Cyber Self-Assessment

Marsh's new cyber risk tool enables you to identify and evaluate the cyber risk scenarios your organisation faces.

As the impact, frequency, and magnitude of cyberattacks continue to increase, identifying, evaluating, and understanding your cyber exposures is critical. Delivering data-driven insights to inform risk management strategies and insurance investments, the Marsh Cyber Self-Assessment is a digital tool that examines your organization’s cyber risks — and streamlines the cyber insurance application process itself.

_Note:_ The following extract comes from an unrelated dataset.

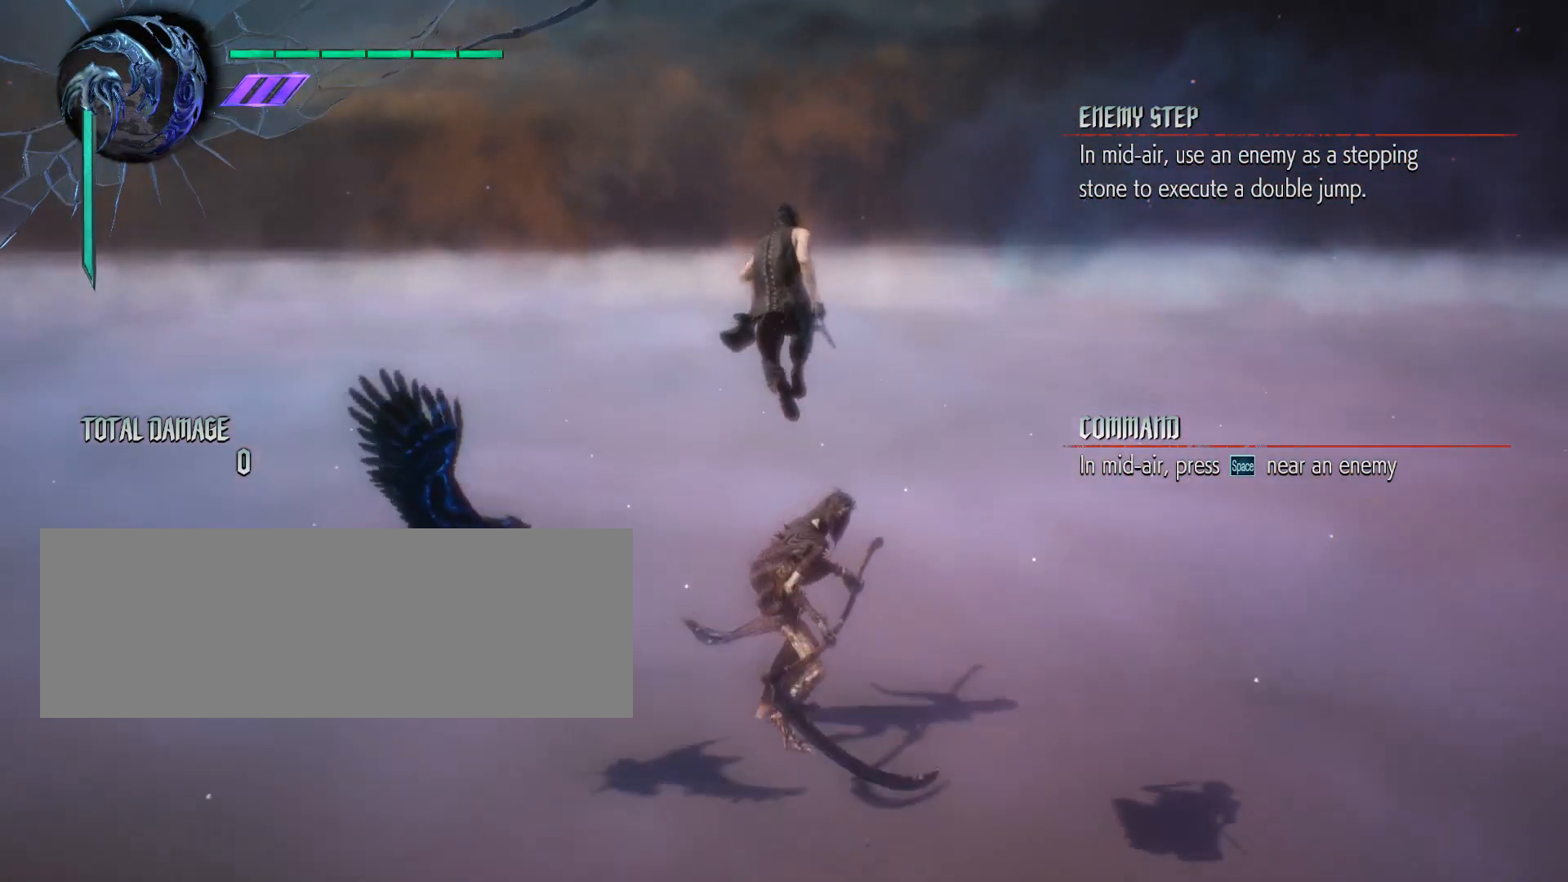
{"keys": ["w"], "mouse": [], "events": [[300, "space", "down"], [383, "space", "up"]]}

Analyzing your organization’s cybersecurity controls, technology, and people, the Marsh Cyber Self-Assessment provides a comprehensive view of cyber risks and cybersecurity program maturity, backed by advanced data and analytics. Aligned to the National Institute of Standards and Technology’s (NIST) Cybersecurity Framework, the Cyber Self-Assessment includes a risk scoring mechanism that enables you to proactively address vulnerabilities prior to underwriting discussions. The self-assessment also includes controls benchmarking to help you understand your cybersecurity controls relative to peers, better informing internal stakeholder discussions on where to focus energy and resources.

Beyond identifying potential exposures, the Marsh Cyber Self-Assessment supports and streamlines the process of applying for cyber insurance. Typically, when applying for cyber insurance, an organization must complete lengthy questionnaires that enable underwriters to understand its cybersecurity practices and assess its cyber risk. Rather than completing each insurer’s application when approaching multiple insurers, which can be labor intensive and time-consuming, insurers accept the Marsh Cyber Self-Assessment as the mainform application.

Insurer applications are frequently in the form of unprotected spreadsheets, which can expose sensitive corporate data and create additional information risk. Housed on an easy-to-use web platform, the Marsh Cyber Self-Assessment allows for simultaneous contributions by multiple organizational stakeholders — and centralizes all inputs into a single application. The tool employs industry-leading security protocols, such as time-restricted multifactor authentication client access, active directory controls, and data encryption in transit and at rest, to protect your sensitive data.

Eliminating inefficiencies, redundancies, and often version control errors, the Marsh Cyber Self-Assessment is accepted as a single application by all insurers — saving you valuable time and resources.